MCLEAN, Va., July 29, 2021 — Capital One Financial Corporation (NYSE: COF) today announced that it will redeem all outstanding shares of its Fixed-to-Floating Rate Non-Cumulative Perpetual Preferred Stock, Series E, $0.01 par value per share (“Series E Preferred Stock”).

All one million outstanding shares of the Series E Preferred Stock (CUSIP: 14040HBH7) will be redeemed at a price of $1,000 per share of preferred stock on the dividend payment date of September 1, 2021.

Regular dividends on the outstanding shares of the Series E Preferred Stock of $10.05516556 per share will be paid separately on September 1, 2021, to holders of record as of the close of business on August 16, 2021, in the customary manner. Accordingly, the redemption price for the Series E Preferred Stock will not include any accrued and unpaid dividends. On and after the redemption date, all dividends on the shares of Series E Preferred Stock will cease to accrue.

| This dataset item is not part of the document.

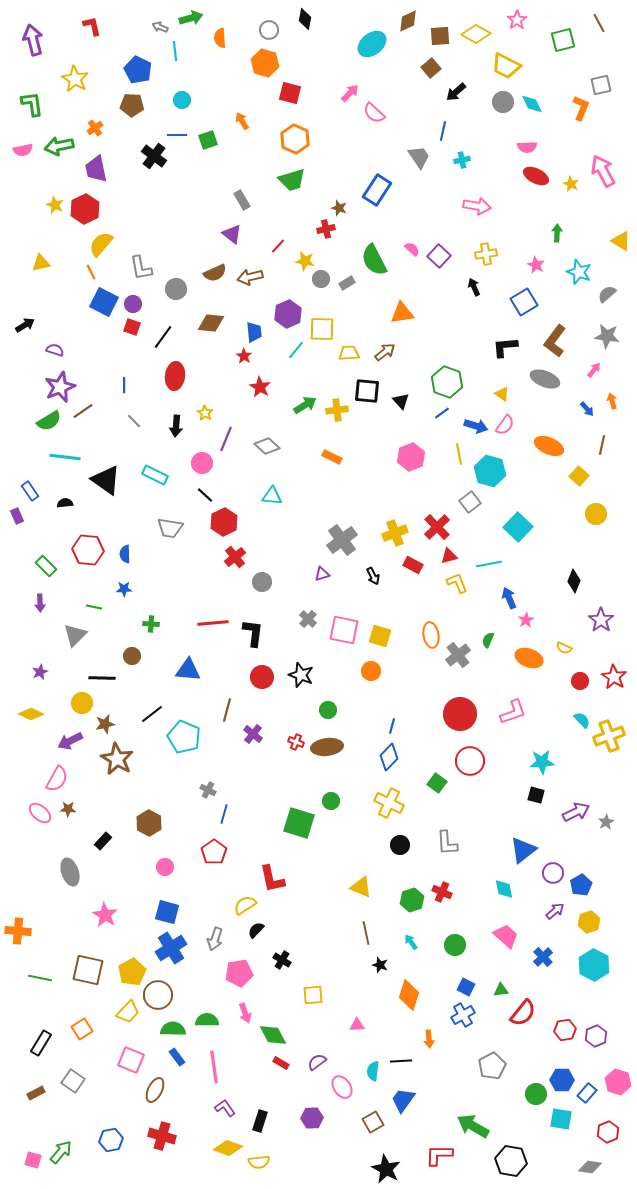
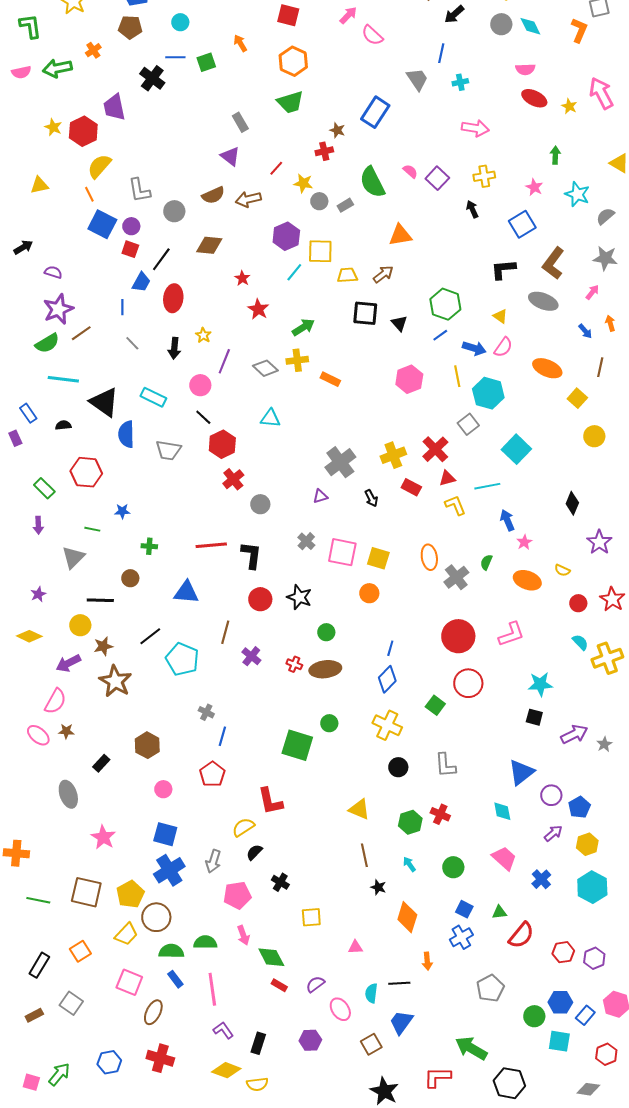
purple trapezoid: (96, 169) -> (114, 107), moved
blue trapezoid: (254, 332) -> (141, 282), moved, turned 35
yellow cross: (337, 410) -> (297, 360), moved
blue semicircle: (125, 554) -> (126, 434), moved, size x1.5

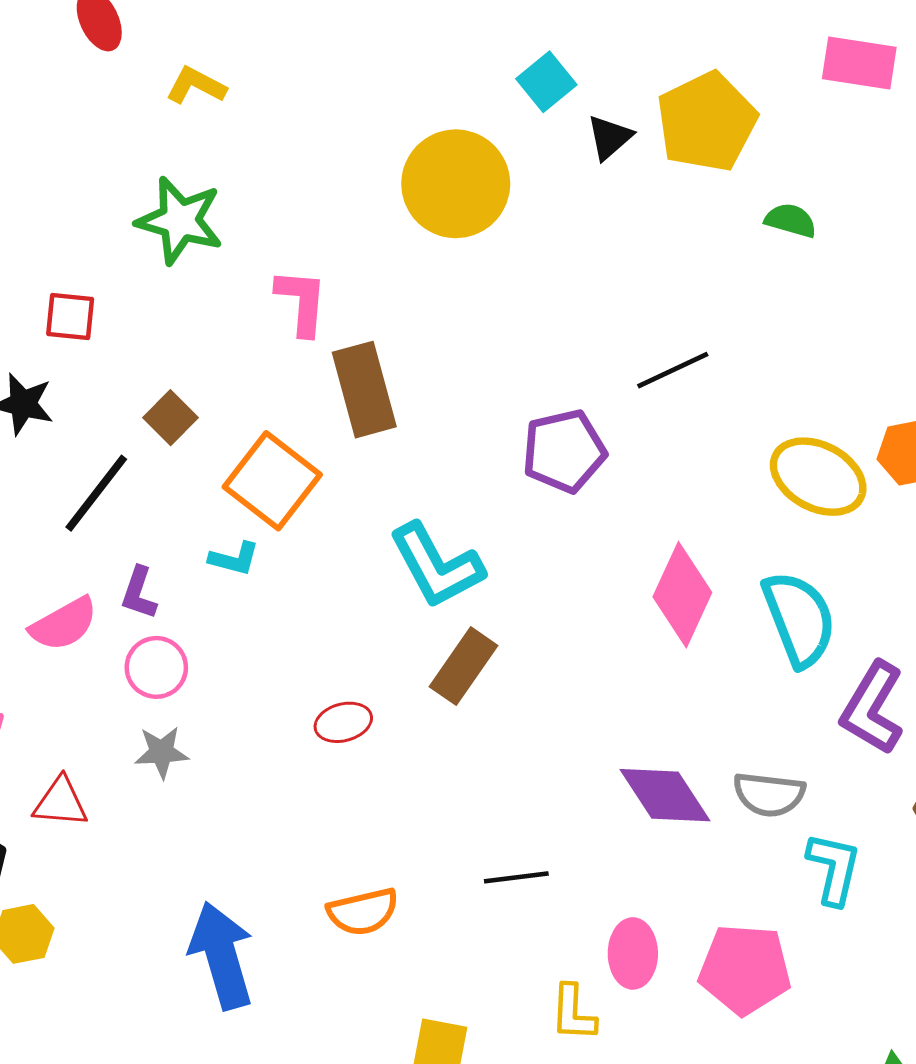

The Series E Preferred Stock is held through The Depository Trust Company (“DTC”) and will be redeemed in accordance with the procedures of DTC. Payment to DTC for the Series E Preferred Stock will be made by Computershare Trust Company, N.A., as redemption agent, in accordance with the Transfer Agency and Service Agreement and the Redemption Agent Agreement that govern the redemption of the Series E Preferred Stock. The address for the redemption agent is as follows:

Computershare Trust Company, N.A.

Attn: Corporate Actions

150 Royall St.

Canton, MA 02021

Forward-Looking Statements

Certain statements in this release may constitute forward-looking statements, which involve a number of risks and uncertainties. Capital One cautions readers that any forward-looking information is not a guarantee of future performance and that actual results could differ materially from those contained in the forward-looking information due to a number of factors, including those listed from time to time in reports that Capital One files with the Securities and Exchange Commission, including, but not limited to, the Annual Report on Form 10-K for the year ended December 31, 2020.


About Capital One

Capital One Financial Corporation (www.capitalone.com) is a financial holding company whose subsidiaries, which include Capital One, N.A., and Capital One Bank (USA), N.A., had $306.3 billion in deposits and $423.4 billion in total assets as of June 30, 2021. Headquartered in McLean, Virginia, Capital One offers a broad spectrum of financial products and services to consumers, small businesses and commercial clients through a variety of channels. Capital One, N.A. has branches located primarily in New York, Louisiana, Texas, Maryland, Virginia, New Jersey and the District of Columbia. A Fortune 500 company, Capital One trades on the New York Stock Exchange under the symbol “COF” and is included in the S&P 100 index.